About this task - Repeat all of the records word for word, but skip any picture.

Task input -
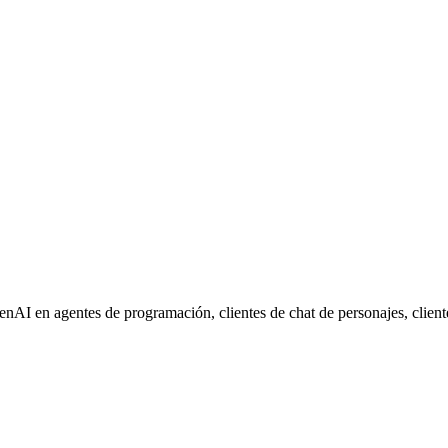
 en agentes de programación, clientes de chat de personajes, cliente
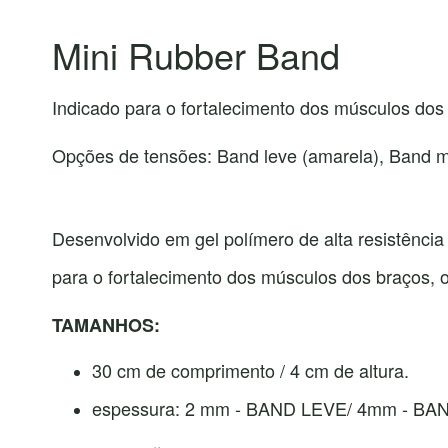
Mini Rubber Band
Indicado para o fortalecimento dos músculos dos
Opções de tensões: Band leve (amarela), Band méd
Desenvolvido em gel polímero de alta resistência
para o fortalecimento dos músculos dos braços, 
TAMANHOS:
30 cm de comprimento / 4 cm de altura.
espessura: 2 mm - BAND LEVE/ 4mm - B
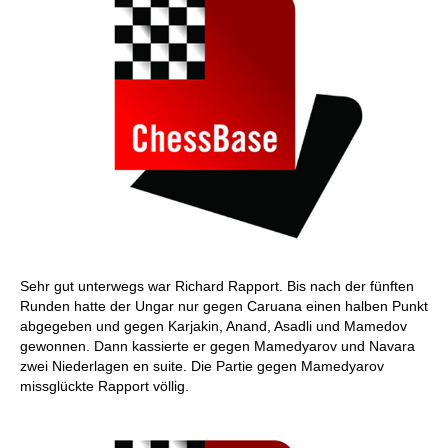
Sehr gut unterwegs war Richard Rapport. Bis nach der fünften
Runden hatte der Ungar nur gegen Caruana einen halben Punkt
abgegeben und gegen Karjakin, Anand, Asadli und Mamedov
gewonnen. Dann kassierte er gegen Mamedyarov und Navara
zwei Niederlagen en suite. Die Partie gegen Mamedyarov
missglückte Rapport völlig.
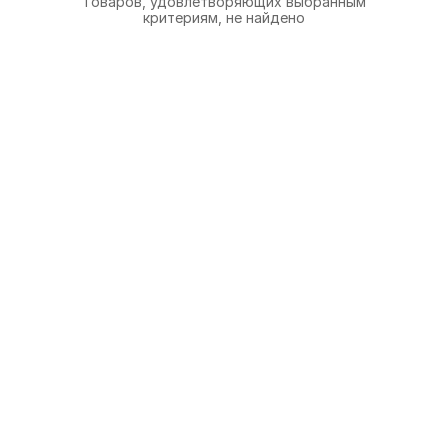
Товаров, удовлетворяющих выбранным
критериям, не найдено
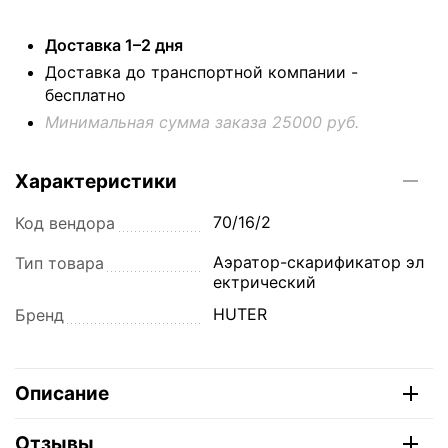
Доставка 1–2 дня
Доставка до транспортной компании -
бесплатно
Минимальная сумма заказа 25000 руб.
Характеристики
70/16/2
Код вендора
Аэратор-скарификатор эл
Тип товара
ектрический
HUTER
Бренд
Описание
Отзывы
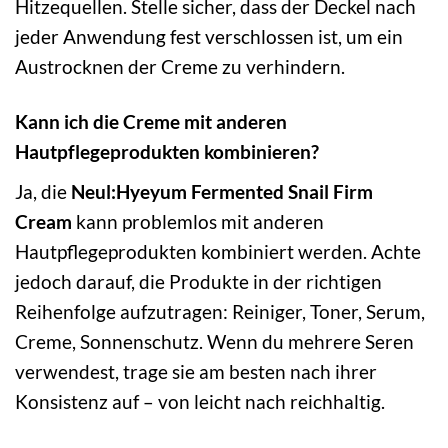
Hitzequellen. Stelle sicher, dass der Deckel nach
jeder Anwendung fest verschlossen ist, um ein
Austrocknen der Creme zu verhindern.
Kann ich die Creme mit anderen
Hautpflegeprodukten kombinieren?
Ja, die
Neul:Hyeyum Fermented Snail Firm
Cream
kann problemlos mit anderen
Hautpflegeprodukten kombiniert werden. Achte
jedoch darauf, die Produkte in der richtigen
Reihenfolge aufzutragen: Reiniger, Toner, Serum,
Creme, Sonnenschutz. Wenn du mehrere Seren
verwendest, trage sie am besten nach ihrer
Konsistenz auf – von leicht nach reichhaltig.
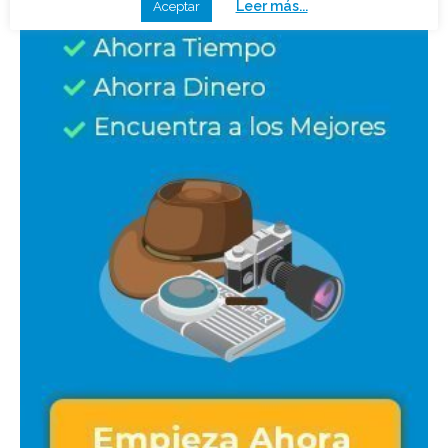
y publicidad, proporcionar funcionalidades a las redes
sociales, o analizar nuestro tráfico.
Haciendo clic consientes el uso de esta tecnología en
nuestra web. Si continuas navegando, consideramos que
aceptas su uso.
Leer más...
Aceptar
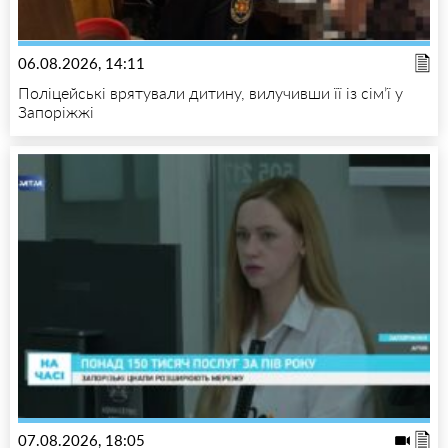
06.08.2026, 14:11
Поліцейські врятували дитину, вилучивши її із сім’ї у
Запоріжжі
07.08.2026, 18:05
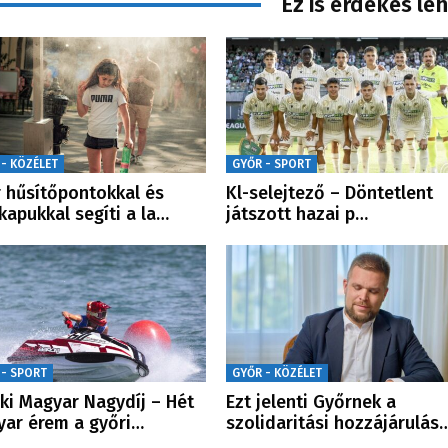
Ez is érdekes le
 - KÖZÉLET
GYŐR - SPORT
 hűsítőpontokkal és
Kl-selejtező – Döntetlent
kapukkal segíti a la…
játszott hazai p…
 - SPORT
GYŐR - KÖZÉLET
ski Magyar Nagydíj – Hét
Ezt jelenti Győrnek a
ar érem a győri…
szolidaritási hozzájárulás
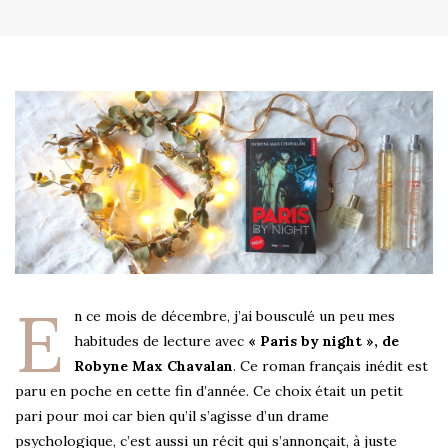
E
n ce mois de décembre, j’ai bousculé un peu mes
habitudes de lecture avec
« Paris by night », de
Robyne Max Chavalan
. Ce roman français inédit est
paru en poche en cette fin d’année. Ce choix était un petit
pari pour moi car bien qu’il s’agisse d’un drame
psychologique, c’est aussi un récit qui s’annonçait, à juste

Exercise answer -
 en agentes de programación, clientes de chat de personajes, cliente
Mini Rubber Band
Indicado para o fortalecimento dos músculos dos
Opções de tensões: Band leve (amarela), Band méd
Desenvolvido em gel polímero de alta resistência
para o fortalecimento dos músculos dos braços, 
TAMANHOS:
30 cm de comprimento / 4 cm de altura.
espessura: 2 mm - BAND LEVE/ 4mm - B
Sehr gut unterwegs war Richard Rapport. Bis nach der fünften
Runden hatte der Ungar nur gegen Caruana einen halben Punkt
abgegeben und gegen Karjakin, Anand, Asadli und Mamedov
gewonnen. Dann kassierte er gegen Mamedyarov und Navara
zwei Niederlagen en suite. Die Partie gegen Mamedyarov
missglückte Rapport völlig.
Товаров, удовлетворяющих выбранным
критериям, не найдено
Доставка 1–2 дня
Доставка до транспортной компании -
бесплатно
Минимальная сумма заказа 25000 руб.
Характеристики
70/16/2
Код вендора
Аэратор-скарификатор эл
Тип товара
ектрический
HUTER
Бренд
Описание
Отзывы
Hitzequellen. Stelle sicher, dass der Deckel nach
jeder Anwendung fest verschlossen ist, um ein
Austrocknen der Creme zu verhindern.
Kann ich die Creme mit anderen
Hautpflegeprodukten kombinieren?
Ja, die
Neul:Hyeyum Fermented Snail Firm
Cream
kann problemlos mit anderen
Hautpflegeprodukten kombiniert werden. Achte
jedoch darauf, die Produkte in der richtigen
Reihenfolge aufzutragen: Reiniger, Toner, Serum,
Creme, Sonnenschutz. Wenn du mehrere Seren
verwendest, trage sie am besten nach ihrer
Konsistenz auf – von leicht nach reichhaltig.
y publicidad, proporcionar funcionalidades a las redes
sociales, o analizar nuestro tráfico.
Haciendo clic consientes el uso de esta tecnología en
nuestra web. Si continuas navegando, consideramos que
aceptas su uso.
Leer más...
Aceptar
06.08.2026, 14:11
Поліцейські врятували дитину, вилучивши її із сім’ї у
Запоріжжі
07.08.2026, 18:05
Ez is érdekes le
 - KÖZÉLET
GYŐR - SPORT
 hűsítőpontokkal és
Kl-selejtező – Döntetlent
kapukkal segíti a la…
játszott hazai p…
 - SPORT
GYŐR - KÖZÉLET
ski Magyar Nagydíj – Hét
Ezt jelenti Győrnek a
ar érem a győri…
szolidaritási hozzájárulás
E
n ce mois de décembre, j’ai bousculé un peu mes
habitudes de lecture avec
« Paris by night », de
Robyne Max Chavalan
. Ce roman français inédit est
paru en poche en cette fin d’année. Ce choix était un petit
pari pour moi car bien qu’il s’agisse d’un drame
psychologique, c’est aussi un récit qui s’annonçait, à juste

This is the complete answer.